More than the incontestable prices, though, the warm reception makes Cafe Vincenzo worth the trek and the strangeness of eating in a classroom-turned-restaurant. The professors were all interested in hearing about life at Yale and were eager to introduce me to Andrew Randy, the head chef in the Culinary Arts program. The professors testified to Andrew’s glory as though I were a judge at a canonization hearing. “Andrew teaches cooking to the developmentally disabled!” “Andrew makes Christmas dinner for the homeless!” I would not have been surprised to hear that Andrew had fought global warming through cooking classes.

In addition to his community service work, Andrew has been running the restaurant at Gateway for the last eight years. For Tuesday lunches, Andrew creates a menu and students help cook and serve the food. For Thursday dinners, which cost just $18, students create the menus based on ethnic and regional cuisines.

Now, the restaurant caters mainly to the Gateway community, but Andrew looks forward to expanding when the College moves downtown. The restaurant, he says, will be five times its current size. The Culinary Arts program will also operate a bakery, and the restaurant kitchens will be walled with glass so that the public and diners alike can see inside — a little Gray-Kunz-at-Columbus-Circle closer to home.

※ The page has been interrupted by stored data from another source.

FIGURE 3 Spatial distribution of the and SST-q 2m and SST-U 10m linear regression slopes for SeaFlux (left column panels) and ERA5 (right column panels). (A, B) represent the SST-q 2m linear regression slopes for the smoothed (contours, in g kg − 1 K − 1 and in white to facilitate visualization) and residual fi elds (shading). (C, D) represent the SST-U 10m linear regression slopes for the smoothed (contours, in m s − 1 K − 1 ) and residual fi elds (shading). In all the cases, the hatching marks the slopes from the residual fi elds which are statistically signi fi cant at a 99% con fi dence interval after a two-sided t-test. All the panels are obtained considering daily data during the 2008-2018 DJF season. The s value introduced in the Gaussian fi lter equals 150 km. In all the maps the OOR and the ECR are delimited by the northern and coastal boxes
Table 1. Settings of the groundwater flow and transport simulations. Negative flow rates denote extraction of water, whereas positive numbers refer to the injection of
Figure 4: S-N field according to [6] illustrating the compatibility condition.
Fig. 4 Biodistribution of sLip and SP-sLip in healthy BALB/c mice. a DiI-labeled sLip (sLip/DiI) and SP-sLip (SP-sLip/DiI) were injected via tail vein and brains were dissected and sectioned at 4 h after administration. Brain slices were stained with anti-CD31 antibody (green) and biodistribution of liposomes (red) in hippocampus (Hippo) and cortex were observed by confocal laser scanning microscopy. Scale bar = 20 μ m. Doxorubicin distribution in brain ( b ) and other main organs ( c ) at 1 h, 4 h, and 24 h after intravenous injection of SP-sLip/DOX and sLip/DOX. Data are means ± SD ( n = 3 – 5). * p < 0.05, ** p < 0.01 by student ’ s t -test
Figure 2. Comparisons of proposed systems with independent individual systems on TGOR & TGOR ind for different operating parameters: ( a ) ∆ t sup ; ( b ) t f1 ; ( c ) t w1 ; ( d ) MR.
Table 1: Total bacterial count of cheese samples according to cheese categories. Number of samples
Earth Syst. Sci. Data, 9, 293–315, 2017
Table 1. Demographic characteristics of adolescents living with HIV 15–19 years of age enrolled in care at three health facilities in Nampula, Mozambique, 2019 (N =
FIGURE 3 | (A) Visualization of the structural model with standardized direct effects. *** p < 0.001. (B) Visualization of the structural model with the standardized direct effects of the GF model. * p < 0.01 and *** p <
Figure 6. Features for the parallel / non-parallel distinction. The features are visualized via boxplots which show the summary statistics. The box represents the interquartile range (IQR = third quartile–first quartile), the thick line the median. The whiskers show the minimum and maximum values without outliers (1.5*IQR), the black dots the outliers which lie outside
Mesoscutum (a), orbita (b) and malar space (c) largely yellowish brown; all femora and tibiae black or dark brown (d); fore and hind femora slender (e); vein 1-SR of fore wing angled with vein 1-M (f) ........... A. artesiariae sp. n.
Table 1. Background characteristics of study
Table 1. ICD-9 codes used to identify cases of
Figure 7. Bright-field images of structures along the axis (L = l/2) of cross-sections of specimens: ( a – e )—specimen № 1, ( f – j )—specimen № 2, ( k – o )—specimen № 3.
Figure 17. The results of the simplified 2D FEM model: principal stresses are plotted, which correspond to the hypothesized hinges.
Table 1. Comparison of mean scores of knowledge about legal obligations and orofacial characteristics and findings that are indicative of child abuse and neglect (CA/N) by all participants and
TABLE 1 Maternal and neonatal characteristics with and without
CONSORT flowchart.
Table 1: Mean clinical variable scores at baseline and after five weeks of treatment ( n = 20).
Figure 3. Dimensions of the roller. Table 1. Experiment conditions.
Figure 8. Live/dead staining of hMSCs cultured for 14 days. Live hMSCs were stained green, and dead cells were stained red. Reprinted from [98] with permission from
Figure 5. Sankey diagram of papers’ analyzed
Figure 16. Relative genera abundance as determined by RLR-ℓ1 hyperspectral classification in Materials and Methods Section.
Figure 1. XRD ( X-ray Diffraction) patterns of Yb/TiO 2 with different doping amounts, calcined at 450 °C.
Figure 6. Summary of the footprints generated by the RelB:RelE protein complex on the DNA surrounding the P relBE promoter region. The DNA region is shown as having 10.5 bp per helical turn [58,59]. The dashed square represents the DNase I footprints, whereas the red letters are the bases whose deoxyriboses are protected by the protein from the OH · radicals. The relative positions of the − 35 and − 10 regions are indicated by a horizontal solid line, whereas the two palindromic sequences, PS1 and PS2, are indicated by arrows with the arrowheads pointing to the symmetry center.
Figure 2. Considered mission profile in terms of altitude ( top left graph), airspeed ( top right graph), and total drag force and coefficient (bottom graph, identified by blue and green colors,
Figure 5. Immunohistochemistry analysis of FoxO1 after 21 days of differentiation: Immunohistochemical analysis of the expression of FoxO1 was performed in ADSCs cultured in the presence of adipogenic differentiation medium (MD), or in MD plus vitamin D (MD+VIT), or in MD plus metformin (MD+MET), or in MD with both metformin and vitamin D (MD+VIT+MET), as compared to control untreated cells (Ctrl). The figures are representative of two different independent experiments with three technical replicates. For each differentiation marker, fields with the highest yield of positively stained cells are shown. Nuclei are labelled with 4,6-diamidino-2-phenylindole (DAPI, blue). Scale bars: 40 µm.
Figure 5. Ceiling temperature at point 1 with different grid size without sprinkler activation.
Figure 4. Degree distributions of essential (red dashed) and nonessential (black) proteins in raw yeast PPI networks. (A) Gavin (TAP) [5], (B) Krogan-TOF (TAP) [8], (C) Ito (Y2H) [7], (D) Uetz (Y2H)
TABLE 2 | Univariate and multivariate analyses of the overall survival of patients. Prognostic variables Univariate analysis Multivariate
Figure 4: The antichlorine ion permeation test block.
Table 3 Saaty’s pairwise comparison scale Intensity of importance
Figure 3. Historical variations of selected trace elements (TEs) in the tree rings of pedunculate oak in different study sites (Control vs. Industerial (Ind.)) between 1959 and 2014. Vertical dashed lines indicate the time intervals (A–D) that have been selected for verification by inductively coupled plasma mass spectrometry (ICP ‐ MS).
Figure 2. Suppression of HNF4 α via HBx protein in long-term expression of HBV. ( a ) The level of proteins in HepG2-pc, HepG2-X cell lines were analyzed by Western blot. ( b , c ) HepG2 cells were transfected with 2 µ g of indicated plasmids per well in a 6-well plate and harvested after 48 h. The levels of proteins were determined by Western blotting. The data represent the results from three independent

The talks of moving Gateway Community College downtown often emphasized the possibility of a relationship between Yale and Gateway, but it was not clear how proximity alone would unite the two. If the restaurant were closer to Yale and large enough to accommodate both people from Gateway and the broader downtown community, it might offer a real space for Yale and Gateway students to come together. That’s a lot to get for $9.